High histamine foods to avoid on a low histamine diet
Some of the foods you should avoid to reduce your histamine intake include:
- Any ready meal or premade meal that you haven’t cooked yourself. You don't know 100% what went into a meal if you haven't cooked it yourself, and some high histamine ingredients may be present.
- Any processed food. Instead, opt for whole foods.
- Coffee and black teas; substitute these with herbal teas.
- Aubergines, tomatoes, spinach, and plantains.
- Avoid any types of matured cheeses, including most hard cheeses like cheddar.
- Pickled, tinned, or fermented foods.
- Smoked or processed meats.
- Chocolate and any other foods containing cocoa or chocolate.
- Beans and pulses, including soybeans and any other product made with soy.
- Nuts that are not fresh. These are the nuts you buy in packets that are ready to eat. They are often very salty, too, which is another thing you should avoid whilst on a low histamine diet.

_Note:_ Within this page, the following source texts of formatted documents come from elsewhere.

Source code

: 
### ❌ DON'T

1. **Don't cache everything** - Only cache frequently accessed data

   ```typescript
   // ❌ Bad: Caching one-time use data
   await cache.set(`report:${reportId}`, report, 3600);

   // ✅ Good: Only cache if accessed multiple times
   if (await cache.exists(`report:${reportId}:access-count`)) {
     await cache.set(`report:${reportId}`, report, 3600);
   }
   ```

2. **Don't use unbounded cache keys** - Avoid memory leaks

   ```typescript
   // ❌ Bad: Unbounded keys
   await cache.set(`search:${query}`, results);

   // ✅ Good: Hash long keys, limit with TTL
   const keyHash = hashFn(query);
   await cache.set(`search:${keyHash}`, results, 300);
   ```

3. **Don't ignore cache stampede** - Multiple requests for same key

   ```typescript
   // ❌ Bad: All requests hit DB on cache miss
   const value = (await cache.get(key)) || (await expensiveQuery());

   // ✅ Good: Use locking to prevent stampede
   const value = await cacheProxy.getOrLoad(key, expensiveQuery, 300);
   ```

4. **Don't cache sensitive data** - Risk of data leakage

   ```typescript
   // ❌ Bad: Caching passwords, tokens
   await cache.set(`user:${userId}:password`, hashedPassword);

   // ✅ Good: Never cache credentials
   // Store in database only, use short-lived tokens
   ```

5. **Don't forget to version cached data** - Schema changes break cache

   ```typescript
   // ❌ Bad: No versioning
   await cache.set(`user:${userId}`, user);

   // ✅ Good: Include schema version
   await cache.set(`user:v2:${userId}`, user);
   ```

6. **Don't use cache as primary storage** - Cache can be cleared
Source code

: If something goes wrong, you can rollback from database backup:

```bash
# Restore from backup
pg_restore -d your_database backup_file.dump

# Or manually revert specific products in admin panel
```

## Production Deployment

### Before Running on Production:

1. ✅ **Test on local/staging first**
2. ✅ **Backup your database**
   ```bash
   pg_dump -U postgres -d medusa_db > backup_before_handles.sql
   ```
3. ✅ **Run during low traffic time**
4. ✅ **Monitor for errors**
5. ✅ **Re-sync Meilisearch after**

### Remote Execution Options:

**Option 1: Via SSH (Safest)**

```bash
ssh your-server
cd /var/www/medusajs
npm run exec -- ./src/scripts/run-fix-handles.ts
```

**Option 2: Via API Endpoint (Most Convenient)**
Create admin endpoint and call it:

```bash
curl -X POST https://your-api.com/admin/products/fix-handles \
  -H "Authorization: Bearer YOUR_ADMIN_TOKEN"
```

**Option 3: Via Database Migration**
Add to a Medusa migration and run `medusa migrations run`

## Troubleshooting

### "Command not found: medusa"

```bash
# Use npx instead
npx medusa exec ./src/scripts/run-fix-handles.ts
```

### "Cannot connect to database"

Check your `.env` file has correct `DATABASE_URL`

For a complete list of the foods you can and can't eat, check out histamineintolerance.org.uk. There is lots of helpful advice for you can use before you start your low histamine diet.
The low histamine diet
The low histamine diet is still a relatively unknown diet style. Some people find that following this diet can help them to pinpoint the causes of any symptoms they have. It isn’t an easy diet to follow because it is an elimination style of dieting, and is restrictive as a result. However, if it helps, it is worth giving it a try. Always make sure you take medical advice before starting any new diet or significant lifestyle change.